Kommen die Datenschützer auch vor Ort? Anlasslose Kontrollen, wie sie zum Grundprogramm der Behörde gehören, konnten aufgrund der immensen Arbeitslast seit Inkrafttreten der DSGVO nicht mehr durchgeführt werden, so Sachs. Auch die Datenschutzbeschwerden zu Arztpraxen konnten im vergangenen Jahr zum Glück auf dem Schriftweg bearbeitet werden.
Bald auch wieder anlasslose Prüfungen vor Ort
Dennoch will man in Zukunft wieder zur alten Praxis der präventiven Prüfung zurückkehren. Doch keine Sorge: Vor einem Besuch meldet sich die Behörde an und erklärt, was sie vorhat. Der Besuch dauert ca. zwei Stunden und wird so flexibel gehalten, dass die Behandlungsabläufe möglichst wenig beeinträchtigt werden.
Dann wird geprüft: der Diskretionsbereich am Empfang, der Einsatz von Videoüberwachung, der Webseitenauftritt, die Patientenkommunikation, das Einbinden externer Abrechnungsunternehmen, das Absichern des internen Netzwerks, die Backups, die Rollen-/Rechtekonzepte des Arztinformationssystems und – ab zehn Mitarbeitern, die ständig mit Patientendaten zu tun haben – die Bestellung eines Datenschutzbeauftragten. Im Nachgang gibt es einen Prüfbericht, in dem – falls vorhanden – Mängel beschrieben und deren Abhilfe gefordert wird. Dem kamen in der Vergangenheit bislang alle Arztpraxen ohne größere Probleme nach, so Sachs.

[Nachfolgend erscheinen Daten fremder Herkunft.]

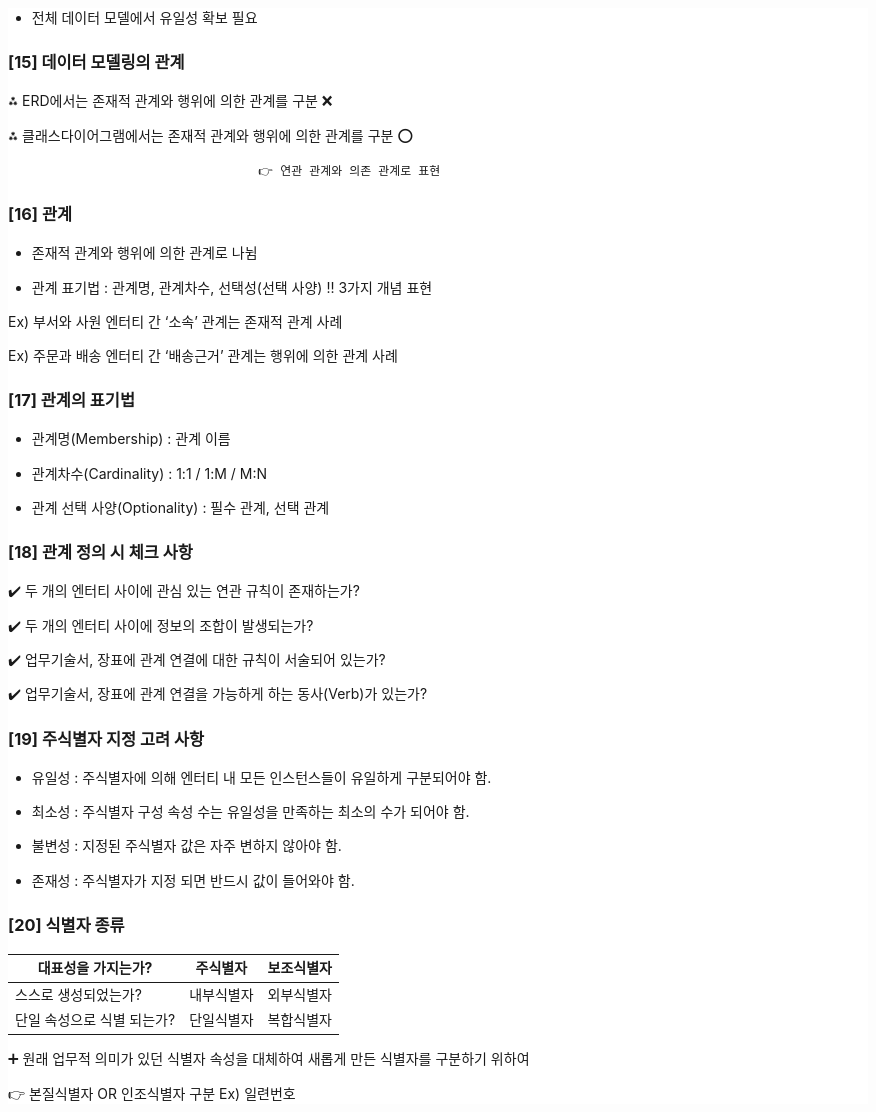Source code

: - 전체 데이터 모델에서 유일성 확보 필요

### [15] 데이터 모델링의 관계

⁂ ERD에서는 존재적 관계와 행위에 의한 관계를 구분 ❌

⁂ 클래스다이어그램에서는 존재적 관계와 행위에 의한 관계를 구분 ⭕

                                       👉 연관 관계와 의존 관계로 표현

### [16] 관계

- 존재적 관계와 행위에 의한 관계로 나뉨

- 관계 표기법 : 관계명, 관계차수, 선택성(선택 사양) ‼ 3가지 개념 표현

Ex) 부서와 사원 엔터티 간 ‘소속’ 관계는 존재적 관계 사례

Ex) 주문과 배송 엔터티 간 ‘배송근거’ 관계는 행위에 의한 관계 사례

### [17] 관계의 표기법

- 관계명(Membership) : 관계 이름

- 관계차수(Cardinality) : 1:1 / 1:M / M:N 

- 관계 선택 사양(Optionality) : 필수 관계, 선택 관계

### [18] 관계 정의 시 체크 사항

✔️ 두 개의 엔터티 사이에 관심 있는 연관 규칙이 존재하는가?

✔️ 두 개의 엔터티 사이에 정보의 조합이 발생되는가?

✔️ 업무기술서, 장표에 관계 연결에 대한 규칙이 서술되어 있는가?

✔️ 업무기술서, 장표에 관계 연결을 가능하게 하는 동사(Verb)가 있는가?

### [19] 주식별자 지정 고려 사항

- 유일성 : 주식별자에 의해 엔터티 내 모든 인스턴스들이 유일하게 구분되어야 함.

- 최소성 : 주식별자 구성 속성 수는 유일성을 만족하는 최소의 수가 되어야 함.

- 불변성 : 지정된 주식별자 값은 자주 변하지 않아야 함.

- 존재성 : 주식별자가 지정 되면 반드시 값이 들어와야 함.

### [20] 식별자 종류

| 대표성을 가지는가? | 주식별자 | 보조식별자 |
| --- | --- | --- |
| 스스로 생성되었는가? | 내부식별자 | 외부식별자 |
| 단일 속성으로 식별 되는가? | 단일식별자 | 복합식별자 |

➕ 원래 업무적 의미가 있던 식별자 속성을 대체하여 새롭게 만든 식별자를 구분하기 위하여

👉 본질식별자 OR 인조식별자 구분   Ex) 일련번호
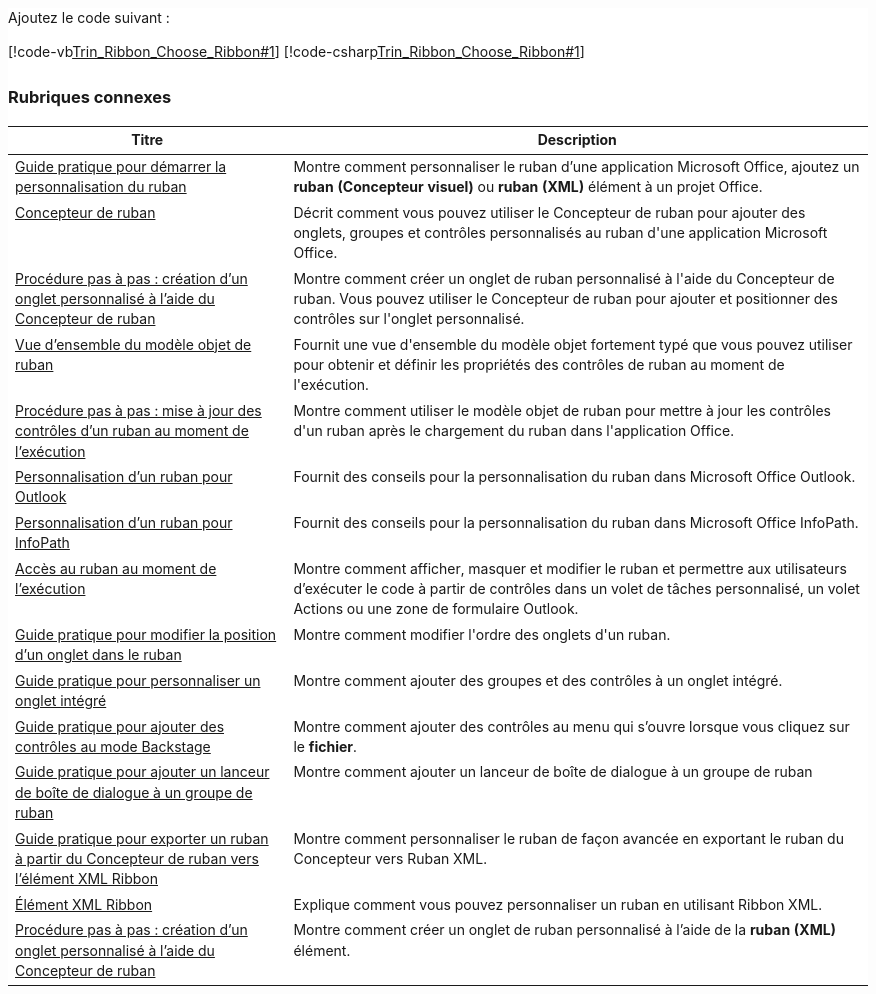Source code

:  Ajoutez le code suivant :  
  
 [!code-vb[Trin_Ribbon_Choose_Ribbon#1](../vsto/codesnippet/VisualBasic/trin_ribbon_choose_ribbon_4/ThisWorkbook.vb#1)]
 [!code-csharp[Trin_Ribbon_Choose_Ribbon#1](../vsto/codesnippet/CSharp/trin_ribbon_choose_ribbon_4/ThisWorkbook.cs#1)]  
  
### <a name="related-topics"></a>Rubriques connexes  
  
|Titre|Description|  
|-----------|-----------------|  
|[Guide pratique pour démarrer la personnalisation du ruban](../vsto/how-to-get-started-customizing-the-ribbon.md)|Montre comment personnaliser le ruban d’une application Microsoft Office, ajoutez un **ruban (Concepteur visuel)** ou **ruban (XML)** élément à un projet Office.|  
|[Concepteur de ruban](../vsto/ribbon-designer.md)|Décrit comment vous pouvez utiliser le Concepteur de ruban pour ajouter des onglets, groupes et contrôles personnalisés au ruban d'une application Microsoft Office.|  
|[Procédure pas à pas : création d’un onglet personnalisé à l’aide du Concepteur de ruban](../vsto/walkthrough-creating-a-custom-tab-by-using-the-ribbon-designer.md)|Montre comment créer un onglet de ruban personnalisé à l'aide du Concepteur de ruban. Vous pouvez utiliser le Concepteur de ruban pour ajouter et positionner des contrôles sur l'onglet personnalisé.|  
|[Vue d’ensemble du modèle objet de ruban](../vsto/ribbon-object-model-overview.md)|Fournit une vue d'ensemble du modèle objet fortement typé que vous pouvez utiliser pour obtenir et définir les propriétés des contrôles de ruban au moment de l'exécution.|  
|[Procédure pas à pas : mise à jour des contrôles d’un ruban au moment de l’exécution](../vsto/walkthrough-updating-the-controls-on-a-ribbon-at-run-time.md)|Montre comment utiliser le modèle objet de ruban pour mettre à jour les contrôles d'un ruban après le chargement du ruban dans l'application Office.|  
|[Personnalisation d’un ruban pour Outlook](../vsto/customizing-a-ribbon-for-outlook.md)|Fournit des conseils pour la personnalisation du ruban dans Microsoft Office Outlook.|  
|[Personnalisation d’un ruban pour InfoPath](../vsto/customizing-a-ribbon-for-infopath.md)|Fournit des conseils pour la personnalisation du ruban dans Microsoft Office InfoPath.|  
|[Accès au ruban au moment de l’exécution](../vsto/accessing-the-ribbon-at-run-time.md)|Montre comment afficher, masquer et modifier le ruban et permettre aux utilisateurs d’exécuter le code à partir de contrôles dans un volet de tâches personnalisé, un volet Actions ou une zone de formulaire Outlook.|  
|[Guide pratique pour modifier la position d’un onglet dans le ruban](../vsto/how-to-change-the-position-of-a-tab-on-the-ribbon.md)|Montre comment modifier l'ordre des onglets d'un ruban.|  
|[Guide pratique pour personnaliser un onglet intégré](../vsto/how-to-customize-a-built-in-tab.md)|Montre comment ajouter des groupes et des contrôles à un onglet intégré.|  
|[Guide pratique pour ajouter des contrôles au mode Backstage](../vsto/how-to-add-controls-to-the-backstage-view.md)|Montre comment ajouter des contrôles au menu qui s’ouvre lorsque vous cliquez sur le **fichier**.|  
|[Guide pratique pour ajouter un lanceur de boîte de dialogue à un groupe de ruban](../vsto/how-to-add-a-dialog-box-launcher-to-a-ribbon-group.md)|Montre comment ajouter un lanceur de boîte de dialogue à un groupe de ruban|  
|[Guide pratique pour exporter un ruban à partir du Concepteur de ruban vers l’élément XML Ribbon](../vsto/how-to-export-a-ribbon-from-the-ribbon-designer-to-ribbon-xml.md)|Montre comment personnaliser le ruban de façon avancée en exportant le ruban du Concepteur vers Ruban XML.|  
|[Élément XML Ribbon](../vsto/ribbon-xml.md)|Explique comment vous pouvez personnaliser un ruban en utilisant Ribbon XML.|  
|[Procédure pas à pas : création d’un onglet personnalisé à l’aide du Concepteur de ruban](../vsto/walkthrough-creating-a-custom-tab-by-using-the-ribbon-designer.md)|Montre comment créer un onglet de ruban personnalisé à l’aide de la **ruban (XML)** élément.|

Datenschutzverstöße nicht bestrafen, sondern verhindern
„Unsere Prüfungen sind nichts, wovor sich Arztpraxen fürchten müssten. Wir gestalten die Verfahren vorrangig unter dem Aspekt der Information schlank und effizient“, betont Sachs. Bislang sei dieser Ansatz von den Ärzten durchaus interessiert angenommen worden. Er helfe, Datenschutzverstöße erst gar nicht entstehen zu lassen.